Jamie Moralee

Personal information
- Date of birth: 2 December 1971 (age 54)
- Place of birth: London, England
- Height: 5 ft 10 in (1.78 m)
- Positions: Midfielder; forward;

Youth career
- Crystal Palace

Senior career*
- Years: Team / Apps / (Gls)
- 1989–1992: Crystal Palace / 6 / (0)
- 1992–1994: Millwall / 76 / (20)
- 1994–1996: Watford / 69 / (7)
- 1996–1998: Crewe Alexandra / 20 / (0)
- 1998: Royal Antwerp / 5 / (2)
- 1998–1999: Brighton & Hove Albion / 35 / (4)
- 1999–2000: Colchester United / 29 / (2)
- 2000–2003: Barry Town / 96 / (59)
- 2003–2004: Forest Green Rovers / 12 / (2)
- 2004–2005: Newport County / 44 / (12)
- 2005–2006: Chelmsford City

= Jamie Moralee =

English footballer

Jamie Moralee (born 2 December 1971) is an English former footballer who played as a midfielder or forward.

==Playing career==
Moralee started his career at Crystal Palace but found his opportunities limited. He made only six appearances for the club, without scoring. He joined Millwall on a free transfer in September 1992. Moralee scored 20 goals in 76 appearances for Millwall in two seasons as they nearly gained promotion from Division One to the Premier League under Mick McCarthy.

Moralee joined Watford for £450,000 in the summer of 1994. Signed as a replacement for 1993–94 player of the season Paul Furlong, who had left for Chelsea, Moralee proved to be a disappointment, scoring seven times in 69 appearances over two seasons. Watford were relegated to Division Two at the end of the 1995–96 season and Moralee was given a free transfer.

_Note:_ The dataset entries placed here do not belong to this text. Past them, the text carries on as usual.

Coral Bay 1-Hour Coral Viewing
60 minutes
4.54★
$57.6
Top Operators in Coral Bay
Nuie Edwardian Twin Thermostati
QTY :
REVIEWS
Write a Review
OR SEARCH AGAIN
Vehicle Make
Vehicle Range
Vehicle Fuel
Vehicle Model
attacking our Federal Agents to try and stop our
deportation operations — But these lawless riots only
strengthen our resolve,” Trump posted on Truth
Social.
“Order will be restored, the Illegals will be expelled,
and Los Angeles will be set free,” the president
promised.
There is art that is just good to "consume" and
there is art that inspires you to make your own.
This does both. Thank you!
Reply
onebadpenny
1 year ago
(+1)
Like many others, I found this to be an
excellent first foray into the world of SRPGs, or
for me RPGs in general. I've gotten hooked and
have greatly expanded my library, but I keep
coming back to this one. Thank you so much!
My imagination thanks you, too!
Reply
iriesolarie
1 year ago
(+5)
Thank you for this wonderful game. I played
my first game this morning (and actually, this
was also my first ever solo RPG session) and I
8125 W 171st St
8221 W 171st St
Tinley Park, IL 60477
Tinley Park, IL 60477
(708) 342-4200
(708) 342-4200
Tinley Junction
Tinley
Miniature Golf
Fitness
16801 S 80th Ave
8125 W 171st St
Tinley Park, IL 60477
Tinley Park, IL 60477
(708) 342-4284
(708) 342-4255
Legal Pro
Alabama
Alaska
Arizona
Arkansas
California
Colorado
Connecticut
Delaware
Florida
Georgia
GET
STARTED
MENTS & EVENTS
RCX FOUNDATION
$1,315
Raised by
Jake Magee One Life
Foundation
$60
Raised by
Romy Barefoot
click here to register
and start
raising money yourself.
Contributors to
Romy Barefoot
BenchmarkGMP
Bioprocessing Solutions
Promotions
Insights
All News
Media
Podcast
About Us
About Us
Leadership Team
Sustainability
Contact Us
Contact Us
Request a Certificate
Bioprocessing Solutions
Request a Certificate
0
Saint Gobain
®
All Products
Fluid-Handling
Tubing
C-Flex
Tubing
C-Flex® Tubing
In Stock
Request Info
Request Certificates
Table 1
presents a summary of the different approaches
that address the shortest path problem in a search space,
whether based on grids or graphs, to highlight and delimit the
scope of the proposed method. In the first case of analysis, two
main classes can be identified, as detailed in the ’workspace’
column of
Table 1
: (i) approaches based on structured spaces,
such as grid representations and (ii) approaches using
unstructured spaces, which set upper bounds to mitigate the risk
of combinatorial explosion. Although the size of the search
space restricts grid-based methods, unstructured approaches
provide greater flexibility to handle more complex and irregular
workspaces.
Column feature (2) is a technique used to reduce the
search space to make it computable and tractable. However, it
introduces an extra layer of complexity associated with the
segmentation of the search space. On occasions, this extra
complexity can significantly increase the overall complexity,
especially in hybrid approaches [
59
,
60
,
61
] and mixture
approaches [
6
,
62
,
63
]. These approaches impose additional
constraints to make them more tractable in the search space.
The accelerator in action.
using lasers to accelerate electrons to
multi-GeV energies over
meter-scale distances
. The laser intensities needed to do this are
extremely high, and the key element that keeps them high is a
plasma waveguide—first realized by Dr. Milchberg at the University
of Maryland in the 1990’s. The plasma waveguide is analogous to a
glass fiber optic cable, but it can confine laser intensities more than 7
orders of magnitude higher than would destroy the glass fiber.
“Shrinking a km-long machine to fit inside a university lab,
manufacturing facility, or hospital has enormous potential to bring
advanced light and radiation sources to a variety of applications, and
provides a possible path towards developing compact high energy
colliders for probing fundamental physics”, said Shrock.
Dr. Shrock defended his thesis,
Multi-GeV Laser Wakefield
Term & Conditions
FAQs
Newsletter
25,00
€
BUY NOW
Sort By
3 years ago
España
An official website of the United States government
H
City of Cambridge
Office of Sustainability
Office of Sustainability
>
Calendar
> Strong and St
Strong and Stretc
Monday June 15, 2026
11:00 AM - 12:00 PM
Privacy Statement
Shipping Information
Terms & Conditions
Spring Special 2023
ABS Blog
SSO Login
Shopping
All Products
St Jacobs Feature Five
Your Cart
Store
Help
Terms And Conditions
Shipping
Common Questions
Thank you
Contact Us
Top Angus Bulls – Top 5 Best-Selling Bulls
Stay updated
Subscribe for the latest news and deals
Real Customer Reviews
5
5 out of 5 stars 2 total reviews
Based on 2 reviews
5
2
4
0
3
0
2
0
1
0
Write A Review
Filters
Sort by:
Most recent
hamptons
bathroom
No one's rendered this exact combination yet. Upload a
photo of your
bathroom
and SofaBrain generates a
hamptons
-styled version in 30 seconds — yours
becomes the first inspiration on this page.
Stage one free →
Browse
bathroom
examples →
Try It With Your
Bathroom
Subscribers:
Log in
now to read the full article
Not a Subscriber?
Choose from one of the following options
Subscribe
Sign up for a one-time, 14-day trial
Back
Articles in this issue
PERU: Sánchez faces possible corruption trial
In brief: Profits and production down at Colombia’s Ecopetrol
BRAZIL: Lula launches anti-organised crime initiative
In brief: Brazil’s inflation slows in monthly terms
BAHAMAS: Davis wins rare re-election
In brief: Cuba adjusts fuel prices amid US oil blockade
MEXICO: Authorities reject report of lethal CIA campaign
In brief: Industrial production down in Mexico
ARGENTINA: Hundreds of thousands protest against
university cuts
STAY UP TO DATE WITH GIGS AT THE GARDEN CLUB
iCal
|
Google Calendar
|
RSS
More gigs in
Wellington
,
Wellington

Moralee joined Crewe Alexandra in August 1996, making his debut at Gresty Road in a 1–0 win over Stockport County, but played only 20 times in two seasons without scoring. He spent the 1998–99 season with Brighton & Hove Albion, whom he joined on a free transfer, scoring four times in 35 appearances. After being released once more, he played his final Football League season with Colchester United, for whom he scored twice in 29 appearances.

After leaving Colchester, Moralee signed for full-time League of Wales side Barry Town, managed by former Crystal Palace colleague Peter Nicholas. He played for the side for three years, each time winning the title. His goal in a 2–0 win over T.N.S. secured the title in 2001. As a consequence, Moralee also played in Champions League qualifiers. He left the club in 2003 when they suffered financial breakdown and a player exodus.

Moralee had an unhappy 2003–04 season with Conference side Forest Green Rovers, scoring twice in 12 appearances, before rejoining Nicholas at Newport County in 2004, initially on loan. He had a difficult relationship with the fans of the club, but did score the winning goal in a 2–1 victory against Maidenhead that was vital to the club's Conference South survival After leaving the Welsh club to live closer to his London home, he played the 2005–06 season for Chelmsford City. He also represented a Watford side in Sky's Masters Football.

==Post-playing career==
Moralee is listed on the website of New Era Global Sports Management as the company's managing director. Moralee is also the agent of ex-Manchester United defender Rio Ferdinand and was widely quoted in the press expressing dismay at Roy Hodgson's decision to omit his client from the UEFA Euro 2012 England squad.

His business interests include co-ownership of the company New Era Overseas, which looks to help footballers with financial investment.

==Personal life==
He is married to Lisa, with a son, Frankie, born in 2005. He attended Ingram High School close to Selhurst Park, the home of Crystal Palace F.C.